You touched on the point I made above: there's no way the federal prosecutors would have negotiated down to just 7 years.  He would have faced at least a dozen charges, each carrying more than 7 years, and the chances of a jury voting "not guilty" on every single one of them is slim to none.

Commie_High96

August 16th, 2022 at 6:49 PM ^

As a lawyer, I actually found the deal not too far out of the realm of believability. 1st, Saul was generally a financial criminal, you can feel free to look up the sentences for financial criminals who plead guilty, they don’t usually serve more than 10 years.
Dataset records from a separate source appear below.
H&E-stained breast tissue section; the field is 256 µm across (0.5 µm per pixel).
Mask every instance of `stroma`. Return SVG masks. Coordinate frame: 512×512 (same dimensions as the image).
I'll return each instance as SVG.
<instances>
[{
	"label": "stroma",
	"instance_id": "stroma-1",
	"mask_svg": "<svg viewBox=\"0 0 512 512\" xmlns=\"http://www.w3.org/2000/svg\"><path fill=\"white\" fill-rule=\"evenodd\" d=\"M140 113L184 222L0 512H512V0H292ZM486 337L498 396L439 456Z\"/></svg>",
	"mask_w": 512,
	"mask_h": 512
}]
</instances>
hell, Martin Skhrelli is out of jail already.  If you don’t kill actually kill someone, you won’t serve 20 years in the Fed unless you are Bernie Madoff and it’s 2009 and you need to be the scapegoat for bigger problems.

Perkis-Size Me

August 16th, 2022 at 9:16 PM ^

Really good ending. Not the level of fireworks we’re used to seeing with the BB finale, but I don’t think VG was going for that kind of ending.
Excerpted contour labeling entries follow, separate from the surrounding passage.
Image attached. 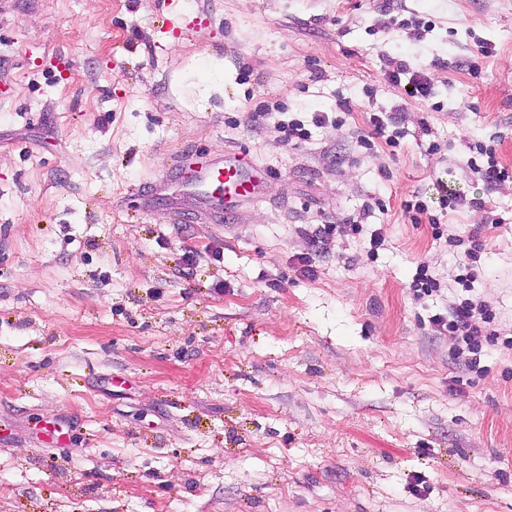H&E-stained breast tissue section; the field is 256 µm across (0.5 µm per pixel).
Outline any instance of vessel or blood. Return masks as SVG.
<instances>
[{
  "label": "vessel or blood",
  "instance_id": "1",
  "mask_svg": "<svg viewBox=\"0 0 512 512\" xmlns=\"http://www.w3.org/2000/svg\"><path fill=\"white\" fill-rule=\"evenodd\" d=\"M190 184L196 193L211 199L217 221L228 220L244 201L260 195L266 176L244 152L225 151L223 157L208 160L192 169ZM221 195H214V187Z\"/></svg>",
  "mask_w": 512,
  "mask_h": 512
}]
</instances>
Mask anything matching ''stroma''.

I have to say, this reminded me a little bit of watching Vader coming back from the dark side. You just think Saul is so far gone and he can’t possibly find any semblance of redemption. I was so sure he was either going to escape and live life alone in a new identity, or his attempt at throwing Kim under the bus (if he actually tried to do it) would backfire on him really badly. But in the end, he finds the one thing that brings that brings him into the light (Kim) and comes back to it. When he tells the lawyer his name is Jimmy, you knew that once and for all, Saul was finally dead, much like Vader had died and Anakin finally came back at the end of ROTJ. He isn’t really redeemed per se, nor is he a good person, but buried beneath all the scams and all the bullshit was a guy who still had a good heart, and all he wanted was the love and respect of his dead brother an ex wife.

In the end, I don’t think Jimmy feared going to prison. He had to know that he was getting locked up with tons of guys he either defended, or were friends of guys he defended. In those last few scenes you could tell he was liked and respected in prison.

Only thing I wish we saw is the central moment that allowed Jimmy to come back. It seemed like it kind of came out of nowhere. It seemed like at the start of the episode he was hellbent on getting out of this, so what forced him to change his mind? And then did Kim know the whole time that Jimmy was going to exonerate her, or if not, what information did he claim he was going to use against her?

Either way, great ending to a great show. It wasn’t BB, but it was a worthy successor that stood on its own merits.